• _MATERIAL SUPPLIED_
↓↓↓
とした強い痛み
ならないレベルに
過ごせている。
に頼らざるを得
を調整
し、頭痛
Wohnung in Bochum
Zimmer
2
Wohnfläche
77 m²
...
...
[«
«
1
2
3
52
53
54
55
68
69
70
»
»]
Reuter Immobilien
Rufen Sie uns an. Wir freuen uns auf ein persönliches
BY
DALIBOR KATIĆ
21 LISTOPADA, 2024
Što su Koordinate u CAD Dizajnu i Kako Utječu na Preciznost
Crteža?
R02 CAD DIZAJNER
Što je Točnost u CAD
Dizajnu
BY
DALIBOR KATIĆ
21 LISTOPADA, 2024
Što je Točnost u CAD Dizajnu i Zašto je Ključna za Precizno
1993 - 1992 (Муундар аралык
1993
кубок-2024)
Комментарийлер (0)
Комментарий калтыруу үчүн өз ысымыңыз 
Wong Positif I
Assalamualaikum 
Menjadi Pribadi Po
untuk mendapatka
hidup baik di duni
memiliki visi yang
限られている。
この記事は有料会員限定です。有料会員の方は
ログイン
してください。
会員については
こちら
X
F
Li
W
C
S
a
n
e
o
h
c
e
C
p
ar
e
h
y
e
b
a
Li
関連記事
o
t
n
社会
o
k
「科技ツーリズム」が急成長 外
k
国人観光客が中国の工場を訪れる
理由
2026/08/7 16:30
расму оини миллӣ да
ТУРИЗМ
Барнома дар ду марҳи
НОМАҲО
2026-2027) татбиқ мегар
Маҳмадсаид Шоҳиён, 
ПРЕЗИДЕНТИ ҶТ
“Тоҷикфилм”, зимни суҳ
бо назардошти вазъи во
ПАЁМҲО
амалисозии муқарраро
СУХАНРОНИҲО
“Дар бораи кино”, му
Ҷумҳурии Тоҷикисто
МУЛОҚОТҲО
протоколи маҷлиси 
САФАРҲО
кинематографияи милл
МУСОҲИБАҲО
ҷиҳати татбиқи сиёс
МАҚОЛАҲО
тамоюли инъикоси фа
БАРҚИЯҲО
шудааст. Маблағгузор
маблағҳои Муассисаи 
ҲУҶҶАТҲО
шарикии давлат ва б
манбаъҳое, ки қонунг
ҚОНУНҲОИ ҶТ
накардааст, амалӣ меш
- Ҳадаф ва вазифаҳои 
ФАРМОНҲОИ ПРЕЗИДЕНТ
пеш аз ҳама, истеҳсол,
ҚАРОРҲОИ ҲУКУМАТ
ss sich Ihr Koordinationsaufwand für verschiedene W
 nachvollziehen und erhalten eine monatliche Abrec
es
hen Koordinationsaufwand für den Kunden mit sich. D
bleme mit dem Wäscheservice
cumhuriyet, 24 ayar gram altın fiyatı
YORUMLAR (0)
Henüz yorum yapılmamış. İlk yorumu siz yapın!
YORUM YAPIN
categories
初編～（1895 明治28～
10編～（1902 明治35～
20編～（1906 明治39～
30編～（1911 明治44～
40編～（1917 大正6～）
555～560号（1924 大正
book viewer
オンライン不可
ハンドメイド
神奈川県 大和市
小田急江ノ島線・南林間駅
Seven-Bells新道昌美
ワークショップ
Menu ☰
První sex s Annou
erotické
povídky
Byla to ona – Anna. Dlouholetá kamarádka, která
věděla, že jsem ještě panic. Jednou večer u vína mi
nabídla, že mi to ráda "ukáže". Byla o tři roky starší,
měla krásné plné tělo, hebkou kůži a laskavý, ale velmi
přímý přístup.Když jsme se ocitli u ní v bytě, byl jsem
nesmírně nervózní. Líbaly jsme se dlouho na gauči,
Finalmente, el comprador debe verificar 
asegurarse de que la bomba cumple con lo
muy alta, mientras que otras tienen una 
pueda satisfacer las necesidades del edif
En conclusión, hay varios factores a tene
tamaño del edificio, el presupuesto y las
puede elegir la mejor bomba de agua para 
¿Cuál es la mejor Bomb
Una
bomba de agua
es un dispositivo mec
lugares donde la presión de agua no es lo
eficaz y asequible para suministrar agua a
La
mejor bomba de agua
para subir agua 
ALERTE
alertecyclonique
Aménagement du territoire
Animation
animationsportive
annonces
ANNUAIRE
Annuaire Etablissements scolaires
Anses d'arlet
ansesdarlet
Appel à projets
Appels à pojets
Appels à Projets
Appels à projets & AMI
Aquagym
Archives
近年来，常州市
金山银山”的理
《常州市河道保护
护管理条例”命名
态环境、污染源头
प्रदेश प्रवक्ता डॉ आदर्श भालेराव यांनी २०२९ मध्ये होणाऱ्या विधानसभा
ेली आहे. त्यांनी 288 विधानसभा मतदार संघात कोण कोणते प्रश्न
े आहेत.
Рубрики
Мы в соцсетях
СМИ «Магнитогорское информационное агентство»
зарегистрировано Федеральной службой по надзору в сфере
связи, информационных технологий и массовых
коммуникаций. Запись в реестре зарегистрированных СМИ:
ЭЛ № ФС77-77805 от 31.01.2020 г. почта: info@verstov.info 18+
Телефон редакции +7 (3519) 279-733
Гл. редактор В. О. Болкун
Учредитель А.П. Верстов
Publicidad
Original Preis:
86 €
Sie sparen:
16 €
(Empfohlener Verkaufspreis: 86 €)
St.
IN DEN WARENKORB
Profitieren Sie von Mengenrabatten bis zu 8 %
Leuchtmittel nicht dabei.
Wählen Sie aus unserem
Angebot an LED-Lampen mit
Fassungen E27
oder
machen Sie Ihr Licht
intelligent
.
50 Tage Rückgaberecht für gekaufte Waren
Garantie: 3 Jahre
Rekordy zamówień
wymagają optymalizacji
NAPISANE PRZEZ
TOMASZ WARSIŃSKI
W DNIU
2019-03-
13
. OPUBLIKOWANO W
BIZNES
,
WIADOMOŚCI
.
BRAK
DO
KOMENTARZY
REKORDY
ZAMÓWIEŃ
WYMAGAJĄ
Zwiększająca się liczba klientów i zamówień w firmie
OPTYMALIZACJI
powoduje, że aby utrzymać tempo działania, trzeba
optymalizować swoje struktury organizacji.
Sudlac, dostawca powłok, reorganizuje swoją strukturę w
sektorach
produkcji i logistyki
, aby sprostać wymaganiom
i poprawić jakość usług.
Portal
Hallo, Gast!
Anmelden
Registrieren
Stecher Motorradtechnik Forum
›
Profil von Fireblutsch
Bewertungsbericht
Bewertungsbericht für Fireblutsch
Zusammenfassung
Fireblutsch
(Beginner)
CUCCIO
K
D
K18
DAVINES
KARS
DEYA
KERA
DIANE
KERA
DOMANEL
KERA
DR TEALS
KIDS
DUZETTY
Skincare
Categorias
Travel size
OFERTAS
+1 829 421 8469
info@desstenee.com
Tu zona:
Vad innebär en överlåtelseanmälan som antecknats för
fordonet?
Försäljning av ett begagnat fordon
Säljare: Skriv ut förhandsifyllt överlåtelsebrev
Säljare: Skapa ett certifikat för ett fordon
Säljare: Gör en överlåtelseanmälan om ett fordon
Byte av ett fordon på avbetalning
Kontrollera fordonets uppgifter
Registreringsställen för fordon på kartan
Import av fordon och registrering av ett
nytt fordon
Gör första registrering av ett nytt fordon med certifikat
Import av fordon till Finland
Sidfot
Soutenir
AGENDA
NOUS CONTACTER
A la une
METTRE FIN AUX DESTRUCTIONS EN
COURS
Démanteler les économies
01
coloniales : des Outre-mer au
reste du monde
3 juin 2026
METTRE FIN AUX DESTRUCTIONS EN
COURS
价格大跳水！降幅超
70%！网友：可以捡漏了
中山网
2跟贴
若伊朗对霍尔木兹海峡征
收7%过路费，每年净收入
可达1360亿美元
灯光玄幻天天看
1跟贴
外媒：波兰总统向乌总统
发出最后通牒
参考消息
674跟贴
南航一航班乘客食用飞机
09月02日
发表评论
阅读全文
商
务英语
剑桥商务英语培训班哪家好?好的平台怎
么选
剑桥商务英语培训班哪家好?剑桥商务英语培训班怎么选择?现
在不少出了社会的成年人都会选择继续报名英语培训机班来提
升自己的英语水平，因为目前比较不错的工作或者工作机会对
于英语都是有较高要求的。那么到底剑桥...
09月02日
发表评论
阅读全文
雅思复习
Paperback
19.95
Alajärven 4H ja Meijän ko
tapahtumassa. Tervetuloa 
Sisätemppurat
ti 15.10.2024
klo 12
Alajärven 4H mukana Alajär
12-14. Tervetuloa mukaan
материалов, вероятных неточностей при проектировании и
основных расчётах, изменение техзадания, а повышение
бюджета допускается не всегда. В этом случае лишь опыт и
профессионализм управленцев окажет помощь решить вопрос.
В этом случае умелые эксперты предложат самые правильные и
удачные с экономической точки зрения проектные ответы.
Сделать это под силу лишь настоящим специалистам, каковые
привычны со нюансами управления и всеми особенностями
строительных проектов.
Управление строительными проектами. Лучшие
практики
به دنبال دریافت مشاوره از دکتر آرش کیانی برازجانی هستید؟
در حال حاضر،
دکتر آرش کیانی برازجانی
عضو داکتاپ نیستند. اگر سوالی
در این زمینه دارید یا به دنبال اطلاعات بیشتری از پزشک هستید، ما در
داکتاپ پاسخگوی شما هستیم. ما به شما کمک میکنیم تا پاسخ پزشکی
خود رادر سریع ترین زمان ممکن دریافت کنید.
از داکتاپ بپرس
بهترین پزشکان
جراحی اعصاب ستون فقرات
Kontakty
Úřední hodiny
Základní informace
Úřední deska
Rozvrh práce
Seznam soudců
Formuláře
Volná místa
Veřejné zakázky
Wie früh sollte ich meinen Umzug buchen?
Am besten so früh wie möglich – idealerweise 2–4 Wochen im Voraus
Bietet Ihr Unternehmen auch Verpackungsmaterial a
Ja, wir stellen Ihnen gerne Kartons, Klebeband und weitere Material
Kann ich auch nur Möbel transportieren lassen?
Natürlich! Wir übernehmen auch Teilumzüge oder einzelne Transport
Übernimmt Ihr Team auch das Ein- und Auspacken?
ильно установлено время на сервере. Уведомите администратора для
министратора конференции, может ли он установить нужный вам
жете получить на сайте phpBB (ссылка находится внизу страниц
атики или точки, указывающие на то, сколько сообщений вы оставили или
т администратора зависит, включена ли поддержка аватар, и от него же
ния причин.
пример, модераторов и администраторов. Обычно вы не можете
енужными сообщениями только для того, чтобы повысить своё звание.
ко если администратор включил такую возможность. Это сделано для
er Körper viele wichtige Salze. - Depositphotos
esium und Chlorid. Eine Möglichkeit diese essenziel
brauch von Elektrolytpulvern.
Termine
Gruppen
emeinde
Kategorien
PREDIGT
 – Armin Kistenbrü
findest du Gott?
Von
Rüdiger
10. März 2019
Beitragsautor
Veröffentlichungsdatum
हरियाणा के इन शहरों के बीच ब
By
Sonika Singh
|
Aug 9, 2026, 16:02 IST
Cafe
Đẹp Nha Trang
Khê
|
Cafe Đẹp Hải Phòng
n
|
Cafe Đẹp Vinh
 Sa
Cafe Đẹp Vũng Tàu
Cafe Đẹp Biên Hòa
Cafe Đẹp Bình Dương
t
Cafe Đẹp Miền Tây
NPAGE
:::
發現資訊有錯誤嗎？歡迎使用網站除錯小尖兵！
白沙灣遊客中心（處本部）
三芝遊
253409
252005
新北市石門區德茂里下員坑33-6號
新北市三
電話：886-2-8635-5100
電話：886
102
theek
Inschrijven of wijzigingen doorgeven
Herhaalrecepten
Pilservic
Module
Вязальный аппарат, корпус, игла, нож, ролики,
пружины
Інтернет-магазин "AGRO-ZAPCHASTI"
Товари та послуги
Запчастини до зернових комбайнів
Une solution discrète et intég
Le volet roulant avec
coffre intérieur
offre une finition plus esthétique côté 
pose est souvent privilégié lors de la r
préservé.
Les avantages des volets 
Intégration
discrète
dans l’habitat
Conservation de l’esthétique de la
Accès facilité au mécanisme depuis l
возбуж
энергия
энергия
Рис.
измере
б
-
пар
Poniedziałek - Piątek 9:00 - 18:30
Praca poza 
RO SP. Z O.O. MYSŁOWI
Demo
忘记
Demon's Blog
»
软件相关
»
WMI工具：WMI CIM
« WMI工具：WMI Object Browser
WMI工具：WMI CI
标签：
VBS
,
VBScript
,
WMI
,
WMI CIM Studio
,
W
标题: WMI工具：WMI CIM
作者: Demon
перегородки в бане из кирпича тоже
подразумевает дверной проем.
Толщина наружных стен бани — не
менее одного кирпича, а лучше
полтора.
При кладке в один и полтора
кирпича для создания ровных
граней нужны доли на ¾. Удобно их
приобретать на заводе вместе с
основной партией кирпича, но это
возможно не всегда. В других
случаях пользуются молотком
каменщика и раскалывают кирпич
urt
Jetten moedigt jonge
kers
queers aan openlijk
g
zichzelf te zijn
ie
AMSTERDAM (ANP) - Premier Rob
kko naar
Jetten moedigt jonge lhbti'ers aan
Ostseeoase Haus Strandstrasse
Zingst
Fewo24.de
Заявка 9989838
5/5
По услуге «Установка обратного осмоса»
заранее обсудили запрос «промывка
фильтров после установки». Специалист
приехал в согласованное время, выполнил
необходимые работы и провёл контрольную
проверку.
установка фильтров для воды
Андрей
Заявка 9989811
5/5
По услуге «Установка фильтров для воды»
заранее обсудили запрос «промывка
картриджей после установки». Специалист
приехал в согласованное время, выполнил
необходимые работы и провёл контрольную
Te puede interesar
↑↑↑
• _WHAT YOU WILL DO_
Only the lines holding the string "точки" are needed; copy each of them from the material above.

• _EXERCISE RESPONSE_
удачные с экономической точки зрения проектные ответы.
атики или точки, указывающие на то, сколько сообщений вы оставили или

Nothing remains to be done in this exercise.